If your processor supports bit reversed addressing (see below), then the physical ordering of the input or output data is not an important efficiency consideration. You should try coding both the DIF and DIT butterflies and see which is the most efficient. (In a DSP that supports single cycle adds, multiplies and multiply/accumulates, both should take about 8 clock cycles).

Just about all DSP's provide this in some form. Some documentation refers to the mode as 'reverse carry propagation' (for obvious reasons). All this really does is provide a mechanism to rearrange an array of samples into bit reversed order (as seen by the FFT routine) without a potentially time consuming physical re-arrangement of the array in memory.

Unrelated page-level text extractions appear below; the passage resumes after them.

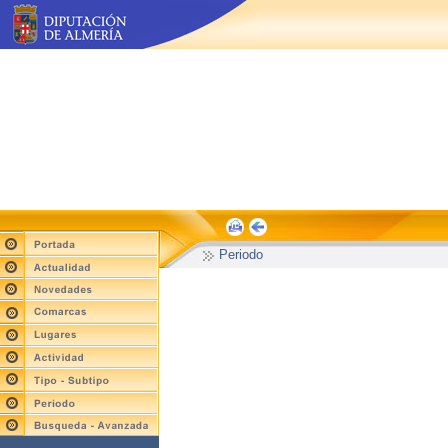
Periodo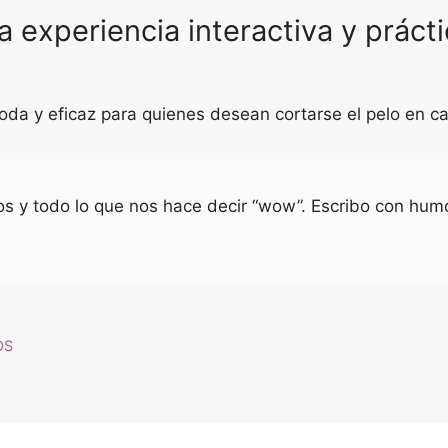
na experiencia interactiva y práct
da y eficaz para quienes desean cortarse el pelo en ca
ios y todo lo que nos hace decir “wow”. Escribo con humo
OS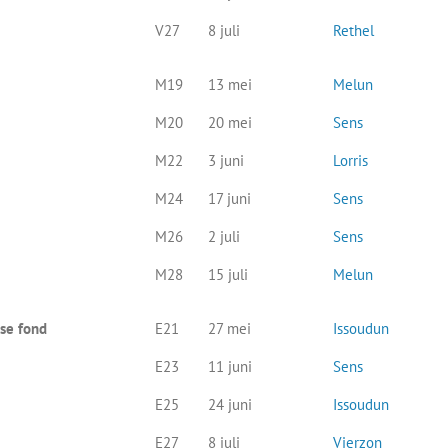
V27
8 juli
Rethel
M19
13 mei
Melun
M20
20 mei
Sens
M22
3 juni
Lorris
M24
17 juni
Sens
M26
2 juli
Sens
M28
15 juli
Melun
se fond
E21
27 mei
Issoudun
E23
11 juni
Sens
E25
24 juni
Issoudun
E27
8 juli
Vierzon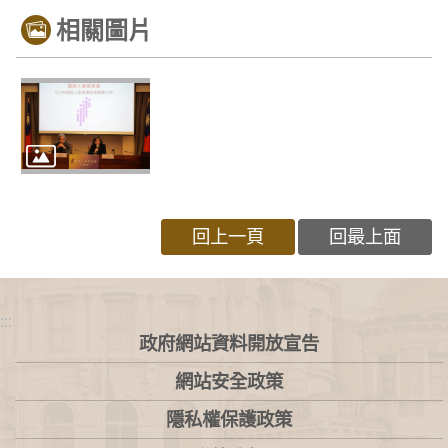
相關圖片
回上一頁
回最上面
:::
政府網站資料開放宣告
網站安全政策
隱私權保護政策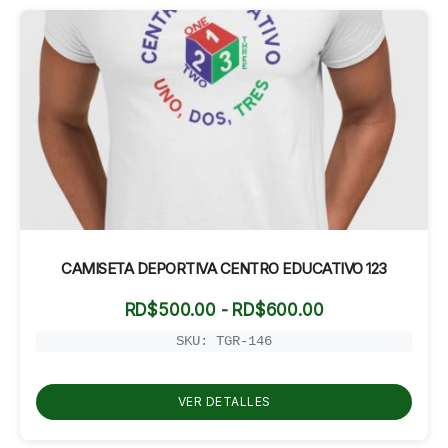
CAMISETA DEPORTIVA CENTRO EDUCATIVO 123
Rango
RD$
500.00
-
RD$
600.00
de
precios:
SKU: TGR-146
desde
RD$500.00
hasta
VER DETALLES
RD$600.00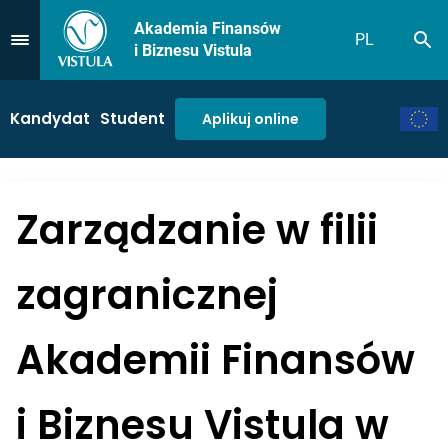
Akademia Finansów
PL
Sz
Przejdź do Menu
i Biznesu Vistula
Kandydat
Student
Aplikuj online
Zarządzanie w filii
zagranicznej
Akademii Finansów
i Biznesu Vistula w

By using bit reversed addressing, you can use the DIT algorithm on normal (physical) order input data. The consequence of doing this is that output data will be in bit reversed (physical) order.

Similarly, you could use bit reversed addressing to perform a DIF algorithm on bit reversed (physical) order input. In this case the output data will be in normal (physical) order.

## Cache Efficiency.

The presence of a cache can result in non-intutive effects regarding the performance of real code running on real processors. Most modern PC's and workstations use general purpose CPU's which have fast floating point arithmetic units and large caches. In contrast, the traditional methods of quantifying an FFT algorithms merit date from the early days of computing when a floating point multiply would have been an expensive operation, when compared to reading a word from memory. These days the converse is likely to be true. A floating point operation is likely to be cheap, when compared to reading a word from (external) memory.

This does not mean we have to abandon our favourite FFT algorithm, but we do need to reconsider how it's implemented. In particular, the efficiency of the traditional nested loop FFT is questionable. This is because each pass accesses and modifies the entire array being transformed. If this array won't fit inside the cache then the entire array will be cycled through the cache during each pass. In other words, the cache will 'thrash'. In contrast, the recursive (in place) DIF and DIT algorithms presented in this document tend to keep each sub-transform as a distinct computational 'lump' which is completed before performing the next sub-transform. Once the sub transforms have reached a sufficiently small size that the relevant portion of the array can fit in the cache, then a significantly enhanced performance should be observed. The recursive forms have the additional advantage of being easier to understand.

Of course, this all depends on a lot of factors such as cache size, line size and line replacement algorithm. So it's hard to make quantitative predictions. The best way to determine the relative performance merits of one algorithm over another on any particular machine is to try them both.

## Using a DSP's internal memory.

A similar problem to cache effeciency is presented by DSP's with a relatively small area of fast internal memory. Unlike general purpose CPU's, a DSP's internal memory serves as a software controllable cache. This has advantages for both performance and achieving deterministic behaviour, at the expense of increased code complexity. Given that DSP's tend to be 'good at loops' but 'bad at stacks', a nested loop FFT still looks attractive. However, it is still possible to design FFT routines which perform all sub-transforms below a given size entirely in internal memory.

Typically a DIF routine will perform the first few passes in external memory until the size of each block is sufficiently small to fit in internal memory. At this point, each block in turn will be transfered to internal memory, transformed and the result written back. (If the FFT is being used to perform a convolution or correlation, then the point by point multiplication of frequency domain data and a DIT IFFT can also be performed in internal memory.)

Similarly, a DIT routine will initially perform the first sub-transforms internally before completing the remaining passes in external memory.

In both cases, the transfer to and from internal memory can be combined with useful computation, rather than using an explicit block move.